Tuesday, October 15, 2013

Re-assessing: Purpose of Activities - to open up possibilities

Article:  23 iPad Alternatives to the Book Report

Book Review (or Book Report, in this case) - We'll usually associate it with lines and lines of words. 
Let's re-visit the purpose of the activity: 
- It's about drawing out key ideas from the reading?
- It's about synthesising? 
- It's about developing communication skills?
- It's about cultivating creativity in expression?
... or it's about practising summary skills (which I think that's what the teachers had in mind all this while, especially in my school days)?

With technology use, we could do it differently! and we could definitely do more! So, we really need to be clear of the purpose of the activity, and not be greedy to accomplish too many at one go, else, we may lost sight of what we want to achieve.

The article gives some suggestions how a Book Review could be presented differently. 
Well, this 'model' of thinking is not limited to "Book Review". It could be applied to other contexts too!

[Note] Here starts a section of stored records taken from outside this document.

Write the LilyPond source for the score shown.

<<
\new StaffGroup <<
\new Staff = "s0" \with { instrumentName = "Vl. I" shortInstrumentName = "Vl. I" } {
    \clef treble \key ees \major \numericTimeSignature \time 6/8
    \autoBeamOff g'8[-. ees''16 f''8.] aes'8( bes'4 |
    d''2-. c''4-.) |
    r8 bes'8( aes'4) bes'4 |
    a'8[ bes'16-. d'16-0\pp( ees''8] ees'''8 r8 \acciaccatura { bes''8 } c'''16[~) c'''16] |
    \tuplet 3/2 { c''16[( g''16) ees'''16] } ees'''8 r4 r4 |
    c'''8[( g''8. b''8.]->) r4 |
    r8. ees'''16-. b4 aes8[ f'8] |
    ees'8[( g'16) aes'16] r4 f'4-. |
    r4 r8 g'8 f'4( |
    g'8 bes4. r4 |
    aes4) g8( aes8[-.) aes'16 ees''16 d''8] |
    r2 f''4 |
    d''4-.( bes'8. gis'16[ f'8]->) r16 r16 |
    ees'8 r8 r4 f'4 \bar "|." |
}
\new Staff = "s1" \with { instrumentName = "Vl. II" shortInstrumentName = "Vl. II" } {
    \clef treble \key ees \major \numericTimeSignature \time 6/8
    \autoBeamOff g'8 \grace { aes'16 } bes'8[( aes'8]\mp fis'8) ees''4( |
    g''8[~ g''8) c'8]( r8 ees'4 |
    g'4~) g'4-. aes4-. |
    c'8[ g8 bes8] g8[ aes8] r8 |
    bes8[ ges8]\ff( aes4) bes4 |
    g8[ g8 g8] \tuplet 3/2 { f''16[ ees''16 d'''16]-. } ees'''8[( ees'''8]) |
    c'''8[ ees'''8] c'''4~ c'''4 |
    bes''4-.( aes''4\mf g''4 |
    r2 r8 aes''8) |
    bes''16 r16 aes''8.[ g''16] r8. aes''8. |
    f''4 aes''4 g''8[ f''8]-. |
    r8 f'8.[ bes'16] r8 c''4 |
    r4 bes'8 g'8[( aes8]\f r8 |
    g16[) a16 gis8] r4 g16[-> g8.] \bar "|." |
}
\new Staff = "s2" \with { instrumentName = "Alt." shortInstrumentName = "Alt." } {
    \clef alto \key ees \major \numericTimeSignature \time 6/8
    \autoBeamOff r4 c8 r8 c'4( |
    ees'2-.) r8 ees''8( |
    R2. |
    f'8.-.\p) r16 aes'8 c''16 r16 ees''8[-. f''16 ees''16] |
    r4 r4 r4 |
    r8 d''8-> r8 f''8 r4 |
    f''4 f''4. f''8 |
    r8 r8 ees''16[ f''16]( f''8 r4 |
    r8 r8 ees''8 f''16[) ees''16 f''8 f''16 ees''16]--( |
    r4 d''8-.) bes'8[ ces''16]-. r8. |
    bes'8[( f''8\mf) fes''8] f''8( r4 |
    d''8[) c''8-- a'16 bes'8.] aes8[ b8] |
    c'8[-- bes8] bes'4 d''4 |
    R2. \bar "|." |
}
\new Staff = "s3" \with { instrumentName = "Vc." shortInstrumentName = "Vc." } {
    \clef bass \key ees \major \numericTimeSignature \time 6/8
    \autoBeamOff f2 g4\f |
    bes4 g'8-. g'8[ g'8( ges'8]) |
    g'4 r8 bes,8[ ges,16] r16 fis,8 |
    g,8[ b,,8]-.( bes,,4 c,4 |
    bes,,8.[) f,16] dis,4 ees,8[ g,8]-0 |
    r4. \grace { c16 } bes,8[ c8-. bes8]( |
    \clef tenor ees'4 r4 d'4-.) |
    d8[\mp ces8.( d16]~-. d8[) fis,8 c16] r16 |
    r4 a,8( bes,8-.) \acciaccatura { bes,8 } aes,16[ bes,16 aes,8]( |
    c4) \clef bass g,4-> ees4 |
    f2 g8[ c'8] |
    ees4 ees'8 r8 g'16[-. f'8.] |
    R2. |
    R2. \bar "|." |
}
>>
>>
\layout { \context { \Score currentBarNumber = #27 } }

Some Thoughts: What to consider for eBook implementation

The article listed 14 things that we should look at before implementing eBooks (schoolwide):

I think, the key considerations before we embark on the project would be 
(1) Purpose - not just for 'convenience', but what else (experience) eBooks can provide that traditional hardcopies can't. At the same time, we also need to know what are the experiences that we'll be omitting when not using the printed version.

(11) Instruction - how would classroom instruction change with the new media. Not so much of how to manage the 'hardware', but what else we could do that previously we can't do with the hardcopies? What are some 'strategies' that works in the past now no longer works. We have to be mindful of these. Else (borrowing an analogy I read from another book, no matter how good and reliable a 'delivery service' is, if fails when there is no recipient to receive the goods.

(12) Roll-out plan - planning is important. More importantly, the need to monitor the implementation and gather feedback from both teachers and students are important so that the process could be refined over time. Else, some sceptical people would take opportunity to pass death sentences to the initiative. 

(13) Professional Development - Do not undermine this, although many a time, those who 'push' for the implementation might "sell" it such that it's idiot-proof, or it's soooo.... simple to use. PD could include the change in mindset and the building of a community to support the change, the change for the a better learning experience for the students, and a better delivery experience for the teachers.  

Below are the 14 things listed in the article 

1. Purpose
2. Devices/Portal
3. Content Decisions
4. Funding (long term/short term)
5. Pricing
6. Ownership of content
7. Formats
8. Number of circulations
9. Number of access at one time
10. Enhancements
11. Instruction
12. Roll out plan
13. Professional Development
14. Publicize it!

Sunday, October 06, 2013

Technophobe vs Technophile

Source: http://inservice.ascd.org/technology/are-you-a-technophobe-or-a-technophile-in-the-classroom/

According to online Oxford dictionary,
a technophobe is a person who fears, dislikes, or avoids new technology
a technophile a person who is enthusiastic about new technology

The write-up in the above link succinctly highlighted the response/ reaction of each of these people when technology fails to work out at the 'critical moment' that it should prove itself worth the use (in the eyes of the technophobe).

Well, it's about attitude, I think, for a technophobe to acknowledge the fact that technology is here to stay and it's no point trying to prove its 'unworthiness' by all his/her means. Instead, these people should sit down, take a deep breath, and take a good look at what it is and accept that they have no choice, but to be eventually be immersed and embrace it... else, one would be there to wait to be drowned by it.